According to IBM's 2022 breach report, the mean time to detect a breach was 207 days, that is almost 7 months. 

Attackers are highly resourceful in discovering innovative methods to infiltrate and compromise the networks of unsuspecting organizations. What if your network is breached by a technique so cutting-edge that no one in the cybersecurity industry has identified its indicators of compromise (IoCs) yet? In cases like this one, Lumu's real-time analysis of metadata may not reflect the actual cybersecurity state of the network, which may allow adversaries to remain active and undetected. This is when Lumu Playback comes into play, so your organization can take a proactive approach against insidious attackers and precursors, instead of reacting when the adversary reveals itself along with the damage it has caused.  

What is Lumu Playback? 

Lumu Playback® allows Lumu to store and log up to two years of network metadata and analyze it retroactively. This means that older data that didn't show signs of compromise at the time can be analyzed later while considering new findings, information, and detected IoCs to reveal potential incidents and compromise.
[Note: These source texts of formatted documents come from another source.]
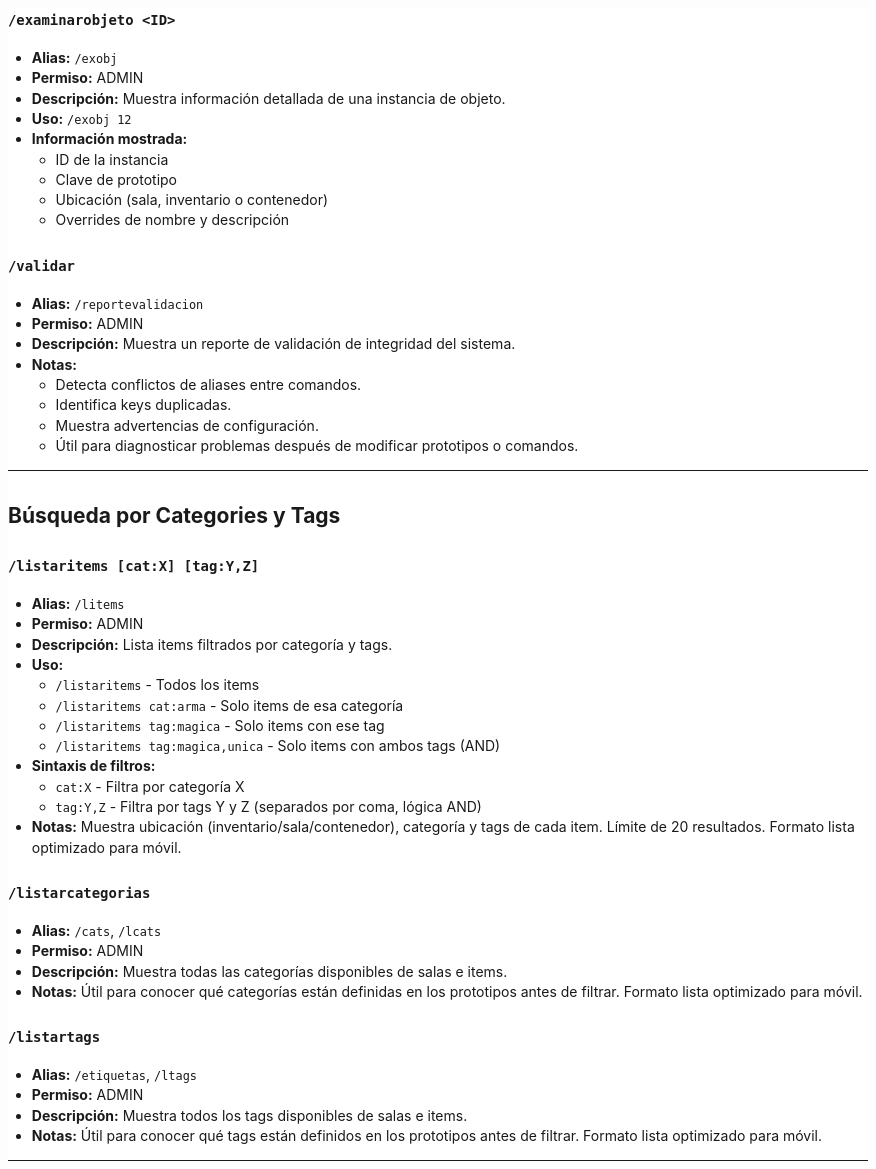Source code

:### `/examinarobjeto <ID>`
- **Alias:** `/exobj`
- **Permiso:** ADMIN
- **Descripción:** Muestra información detallada de una instancia de objeto.
- **Uso:** `/exobj 12`
- **Información mostrada:**
  - ID de la instancia
  - Clave de prototipo
  - Ubicación (sala, inventario o contenedor)
  - Overrides de nombre y descripción

### `/validar`
- **Alias:** `/reportevalidacion`
- **Permiso:** ADMIN
- **Descripción:** Muestra un reporte de validación de integridad del sistema.
- **Notas:**
  - Detecta conflictos de aliases entre comandos.
  - Identifica keys duplicadas.
  - Muestra advertencias de configuración.
  - Útil para diagnosticar problemas después de modificar prototipos o comandos.

---

## Búsqueda por Categories y Tags

### `/listaritems [cat:X] [tag:Y,Z]`
- **Alias:** `/litems`
- **Permiso:** ADMIN
- **Descripción:** Lista items filtrados por categoría y tags.
- **Uso:**
  - `/listaritems` - Todos los items
  - `/listaritems cat:arma` - Solo items de esa categoría
  - `/listaritems tag:magica` - Solo items con ese tag
  - `/listaritems tag:magica,unica` - Solo items con ambos tags (AND)
- **Sintaxis de filtros:**
  - `cat:X` - Filtra por categoría X
  - `tag:Y,Z` - Filtra por tags Y y Z (separados por coma, lógica AND)
- **Notas:** Muestra ubicación (inventario/sala/contenedor), categoría y tags de cada item. Límite de 20 resultados. Formato lista optimizado para móvil.

### `/listarcategorias`
- **Alias:** `/cats`, `/lcats`
- **Permiso:** ADMIN
- **Descripción:** Muestra todas las categorías disponibles de salas e items.
- **Notas:** Útil para conocer qué categorías están definidas en los prototipos antes de filtrar. Formato lista optimizado para móvil.

### `/listartags`
- **Alias:** `/etiquetas`, `/ltags`
- **Permiso:** ADMIN
- **Descripción:** Muestra todos los tags disponibles de salas e items.
- **Notas:** Útil para conocer qué tags están definidos en los prototipos antes de filtrar. Formato lista optimizado para móvil.

---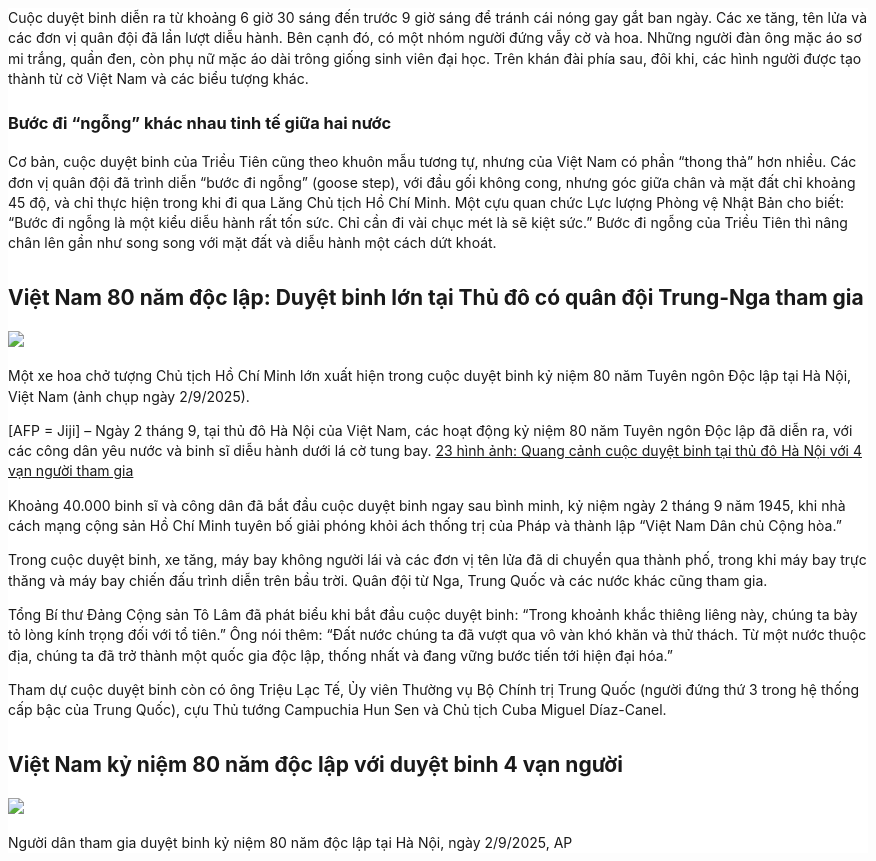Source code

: Cuộc duyệt binh diễn ra từ khoảng 6 giờ 30 sáng đến trước 9 giờ sáng để tránh cái nóng gay gắt ban ngày. Các xe tăng, tên lửa và các đơn vị quân đội đã lần lượt diễu hành. Bên cạnh đó, có một nhóm người đứng vẫy cờ và hoa. Những người đàn ông mặc áo sơ mi trắng, quần đen, còn phụ nữ mặc áo dài trông giống sinh viên đại học. Trên khán đài phía sau, đôi khi, các hình người được tạo thành từ cờ Việt Nam và các biểu tượng khác.

### Bước đi “ngỗng” khác nhau tinh tế giữa hai nước

Cơ bản, cuộc duyệt binh của Triều Tiên cũng theo khuôn mẫu tương tự, nhưng của Việt Nam có phần “thong thả” hơn nhiều. Các đơn vị quân đội đã trình diễn “bước đi ngỗng” (goose step), với đầu gối không cong, nhưng góc giữa chân và mặt đất chỉ khoảng 45 độ, và chỉ thực hiện trong khi đi qua Lăng Chủ tịch Hồ Chí Minh. Một cựu quan chức Lực lượng Phòng vệ Nhật Bản cho biết: “Bước đi ngỗng là một kiểu diễu hành rất tốn sức. Chỉ cần đi vài chục mét là sẽ kiệt sức.” Bước đi ngỗng của Triều Tiên thì nâng chân lên gần như song song với mặt đất và diễu hành một cách dứt khoát.

## Việt Nam 80 năm độc lập: Duyệt binh lớn tại Thủ đô có quân đội Trung-Nga tham gia

![](/images/20250902-00000017-jij_afp-000-3-view.webp)

Một xe hoa chở tượng Chủ tịch Hồ Chí Minh lớn xuất hiện trong cuộc duyệt binh kỷ niệm 80 năm Tuyên ngôn Độc lập tại Hà Nội, Việt Nam (ảnh chụp ngày 2/9/2025).

[AFP = Jiji] – Ngày 2 tháng 9, tại thủ đô Hà Nội của Việt Nam, các hoạt động kỷ niệm 80 năm Tuyên ngôn Độc lập đã diễn ra, với các công dân yêu nước và binh sĩ diễu hành dưới lá cờ tung bay.
[23 hình ảnh: Quang cảnh cuộc duyệt binh tại thủ đô Hà Nội với 4 vạn người tham gia](https://www.afpbb.com/articles/-/3596297?pno=2&pid=doc-734G6CQ_1_3262460_preview&tmpl_skin=gallery&utm_source=yahoo&utm_medium=news&cx_from=yahoo&cx_position=p1&cx_rss=afp&cx_id=3596297)

Khoảng 40.000 binh sĩ và công dân đã bắt đầu cuộc duyệt binh ngay sau bình minh, kỷ niệm ngày 2 tháng 9 năm 1945, khi nhà cách mạng cộng sản Hồ Chí Minh tuyên bố giải phóng khỏi ách thống trị của Pháp và thành lập “Việt Nam Dân chủ Cộng hòa.”

Trong cuộc duyệt binh, xe tăng, máy bay không người lái và các đơn vị tên lửa đã di chuyển qua thành phố, trong khi máy bay trực thăng và máy bay chiến đấu trình diễn trên bầu trời. Quân đội từ Nga, Trung Quốc và các nước khác cũng tham gia.

Tổng Bí thư Đảng Cộng sản Tô Lâm đã phát biểu khi bắt đầu cuộc duyệt binh: “Trong khoảnh khắc thiêng liêng này, chúng ta bày tỏ lòng kính trọng đối với tổ tiên.” Ông nói thêm: “Đất nước chúng ta đã vượt qua vô vàn khó khăn và thử thách. Từ một nước thuộc địa, chúng ta đã trở thành một quốc gia độc lập, thống nhất và đang vững bước tiến tới hiện đại hóa.”

Tham dự cuộc duyệt binh còn có ông Triệu Lạc Tế, Ủy viên Thường vụ Bộ Chính trị Trung Quốc (người đứng thứ 3 trong hệ thống cấp bậc của Trung Quốc), cựu Thủ tướng Campuchia Hun Sen và Chủ tịch Cuba Miguel Díaz-Canel.

## Việt Nam kỷ niệm 80 năm độc lập với duyệt binh 4 vạn người

![](/images/20250902-00000057-mai-000-1-view.webp)

Người dân tham gia duyệt binh kỷ niệm 80 năm độc lập tại Hà Nội, ngày 2/9/2025, AP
It also allows Lumu customers to run queries on stored metadata logs for compliance, forensic investigations, and threat hunting exercises.

How does Lumu Playback work? 

Lumu can store and log up to two years of metadata and run automated analysis on it to cross check with more recent intelligence and thousands of new IoCs confirmed and verified by various intelligence sources every single day. This way, incidents that may have remained undetected can be brought to light to protect organizations from insidious attackers and the harm they entail. This data is available on demand and can be queried by the organization to be used internally, and for compliance purposes.

Playback Incident Details

By going to the Highlights tab, you will be able to easily see the incident's summary. Here, you'll find relevant information about it such as the date when the incident was opened, the date of the first contact and the duration of the incident. 

Remember that these dates may vary vastly since the date when an incident is opened thanks to newly discovered intelligence can be fairly far from the date when the actual contact occurred. 

Playback Incident Summary

How can I use Lumu Playback in my operation?

We will explore two particular use cases where Lumu Playback® can provide value to our customers.

Retrospective Threat Hunting

If Lumu Playback detects an incident retroactively, assume it as an active threat; any incident your organization hasn't taken action against can likely be an adversary causing harm to your organization from the date of the first contact.  

Ask yourself the following questions and operate the incident accordingly:

1. Was this IoC on my organization's radar? 
2. Has it been active recently according to the data on the Lumu Portal? 
3. Which devices and endpoints have made contact with it and how often? 
4. How much damage could it do if left unattended? 
5. Is it a risk worth taking to ignore an incident found by playback? 

If after answering these questions, you conclude that your network has been, or even worse, is still in contact with an adversary, then Playback has already made a positive impact in your cybersecurity operation.

Network Log Retention - Lumu Traffic Logs

Bear in mind that only metadata stored and analyzed by Lumu during the last two years can be queried.